(Opgeslagen gegevensitems)
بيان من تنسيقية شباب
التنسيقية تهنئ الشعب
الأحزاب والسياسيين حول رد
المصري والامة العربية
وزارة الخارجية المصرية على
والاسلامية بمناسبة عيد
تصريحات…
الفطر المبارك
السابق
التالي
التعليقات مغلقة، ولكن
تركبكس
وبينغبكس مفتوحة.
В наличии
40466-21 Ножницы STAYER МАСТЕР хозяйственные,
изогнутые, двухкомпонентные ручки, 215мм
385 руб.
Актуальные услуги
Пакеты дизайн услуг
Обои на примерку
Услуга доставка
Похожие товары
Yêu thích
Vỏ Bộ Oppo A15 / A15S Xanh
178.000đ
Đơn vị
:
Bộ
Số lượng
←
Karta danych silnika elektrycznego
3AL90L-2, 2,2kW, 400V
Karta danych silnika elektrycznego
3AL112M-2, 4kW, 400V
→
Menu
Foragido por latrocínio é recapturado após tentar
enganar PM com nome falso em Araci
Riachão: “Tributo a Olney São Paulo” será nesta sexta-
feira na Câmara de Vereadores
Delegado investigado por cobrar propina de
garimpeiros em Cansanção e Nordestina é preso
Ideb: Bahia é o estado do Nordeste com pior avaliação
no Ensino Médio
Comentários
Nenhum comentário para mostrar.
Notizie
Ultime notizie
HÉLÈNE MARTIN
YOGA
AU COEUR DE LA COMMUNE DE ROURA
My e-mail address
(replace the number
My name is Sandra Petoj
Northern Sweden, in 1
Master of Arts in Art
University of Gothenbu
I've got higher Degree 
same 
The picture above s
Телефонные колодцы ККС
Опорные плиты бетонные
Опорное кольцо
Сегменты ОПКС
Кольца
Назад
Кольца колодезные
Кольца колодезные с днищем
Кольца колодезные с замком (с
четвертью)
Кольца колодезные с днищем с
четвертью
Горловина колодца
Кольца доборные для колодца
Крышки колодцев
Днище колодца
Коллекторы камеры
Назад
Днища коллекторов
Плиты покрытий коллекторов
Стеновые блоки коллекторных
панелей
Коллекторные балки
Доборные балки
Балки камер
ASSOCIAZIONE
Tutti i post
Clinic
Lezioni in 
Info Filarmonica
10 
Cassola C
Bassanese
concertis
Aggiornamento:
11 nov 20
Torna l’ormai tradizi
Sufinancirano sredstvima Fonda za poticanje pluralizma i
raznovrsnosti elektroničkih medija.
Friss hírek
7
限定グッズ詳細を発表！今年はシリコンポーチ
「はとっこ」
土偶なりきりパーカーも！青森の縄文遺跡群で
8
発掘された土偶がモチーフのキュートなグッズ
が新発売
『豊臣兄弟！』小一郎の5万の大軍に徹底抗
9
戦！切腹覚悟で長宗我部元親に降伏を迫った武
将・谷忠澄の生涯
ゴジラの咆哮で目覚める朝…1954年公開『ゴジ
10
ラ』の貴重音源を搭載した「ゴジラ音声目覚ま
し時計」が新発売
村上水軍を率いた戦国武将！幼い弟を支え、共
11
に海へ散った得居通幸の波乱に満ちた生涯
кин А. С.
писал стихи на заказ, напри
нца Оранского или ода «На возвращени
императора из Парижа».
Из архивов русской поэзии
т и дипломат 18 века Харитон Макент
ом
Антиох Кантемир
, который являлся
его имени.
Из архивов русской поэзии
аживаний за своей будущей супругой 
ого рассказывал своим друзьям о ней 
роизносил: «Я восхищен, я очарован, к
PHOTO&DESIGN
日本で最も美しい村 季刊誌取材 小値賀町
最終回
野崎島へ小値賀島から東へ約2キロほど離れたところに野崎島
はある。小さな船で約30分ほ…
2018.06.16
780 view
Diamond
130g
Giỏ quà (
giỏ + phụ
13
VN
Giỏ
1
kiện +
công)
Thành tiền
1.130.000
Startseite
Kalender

# JOUW OPDRACHT
Geef alle bovenstaande items alsjeblieft regel voor regel letterlijk weer, zonder iets te wijzigen of weg te laten.

# ANTWOORDVELD
بيان من تنسيقية شباب
التنسيقية تهنئ الشعب
الأحزاب والسياسيين حول رد
المصري والامة العربية
وزارة الخارجية المصرية على
والاسلامية بمناسبة عيد
تصريحات…
الفطر المبارك
السابق
التالي
التعليقات مغلقة، ولكن
تركبكس
وبينغبكس مفتوحة.
В наличии
40466-21 Ножницы STAYER МАСТЕР хозяйственные,
изогнутые, двухкомпонентные ручки, 215мм
385 руб.
Актуальные услуги
Пакеты дизайн услуг
Обои на примерку
Услуга доставка
Похожие товары
Yêu thích
Vỏ Bộ Oppo A15 / A15S Xanh
178.000đ
Đơn vị
:
Bộ
Số lượng
←
Karta danych silnika elektrycznego
3AL90L-2, 2,2kW, 400V
Karta danych silnika elektrycznego
3AL112M-2, 4kW, 400V
→
Menu
Foragido por latrocínio é recapturado após tentar
enganar PM com nome falso em Araci
Riachão: “Tributo a Olney São Paulo” será nesta sexta-
feira na Câmara de Vereadores
Delegado investigado por cobrar propina de
garimpeiros em Cansanção e Nordestina é preso
Ideb: Bahia é o estado do Nordeste com pior avaliação
no Ensino Médio
Comentários
Nenhum comentário para mostrar.
Notizie
Ultime notizie
HÉLÈNE MARTIN
YOGA
AU COEUR DE LA COMMUNE DE ROURA
My e-mail address
(replace the number
My name is Sandra Petoj
Northern Sweden, in 1
Master of Arts in Art
University of Gothenbu
I've got higher Degree 
same 
The picture above s
Телефонные колодцы ККС
Опорные плиты бетонные
Опорное кольцо
Сегменты ОПКС
Кольца
Назад
Кольца колодезные
Кольца колодезные с днищем
Кольца колодезные с замком (с
четвертью)
Кольца колодезные с днищем с
четвертью
Горловина колодца
Кольца доборные для колодца
Крышки колодцев
Днище колодца
Коллекторы камеры
Назад
Днища коллекторов
Плиты покрытий коллекторов
Стеновые блоки коллекторных
панелей
Коллекторные балки
Доборные балки
Балки камер
ASSOCIAZIONE
Tutti i post
Clinic
Lezioni in 
Info Filarmonica
10 
Cassola C
Bassanese
concertis
Aggiornamento:
11 nov 20
Torna l’ormai tradizi
Sufinancirano sredstvima Fonda za poticanje pluralizma i
raznovrsnosti elektroničkih medija.
Friss hírek
7
限定グッズ詳細を発表！今年はシリコンポーチ
「はとっこ」
土偶なりきりパーカーも！青森の縄文遺跡群で
8
発掘された土偶がモチーフのキュートなグッズ
が新発売
『豊臣兄弟！』小一郎の5万の大軍に徹底抗
9
戦！切腹覚悟で長宗我部元親に降伏を迫った武
将・谷忠澄の生涯
ゴジラの咆哮で目覚める朝…1954年公開『ゴジ
10
ラ』の貴重音源を搭載した「ゴジラ音声目覚ま
し時計」が新発売
村上水軍を率いた戦国武将！幼い弟を支え、共
11
に海へ散った得居通幸の波乱に満ちた生涯
кин А. С.
писал стихи на заказ, напри
нца Оранского или ода «На возвращени
императора из Парижа».
Из архивов русской поэзии
т и дипломат 18 века Харитон Макент
ом
Антиох Кантемир
, который являлся
его имени.
Из архивов русской поэзии
аживаний за своей будущей супругой 
ого рассказывал своим друзьям о ней 
роизносил: «Я восхищен, я очарован, к
PHOTO&DESIGN
日本で最も美しい村 季刊誌取材 小値賀町
最終回
野崎島へ小値賀島から東へ約2キロほど離れたところに野崎島
はある。小さな船で約30分ほ…
2018.06.16
780 view
Diamond
130g
Giỏ quà (
giỏ + phụ
13
VN
Giỏ
1
kiện +
công)
Thành tiền
1.130.000
Startseite
Kalender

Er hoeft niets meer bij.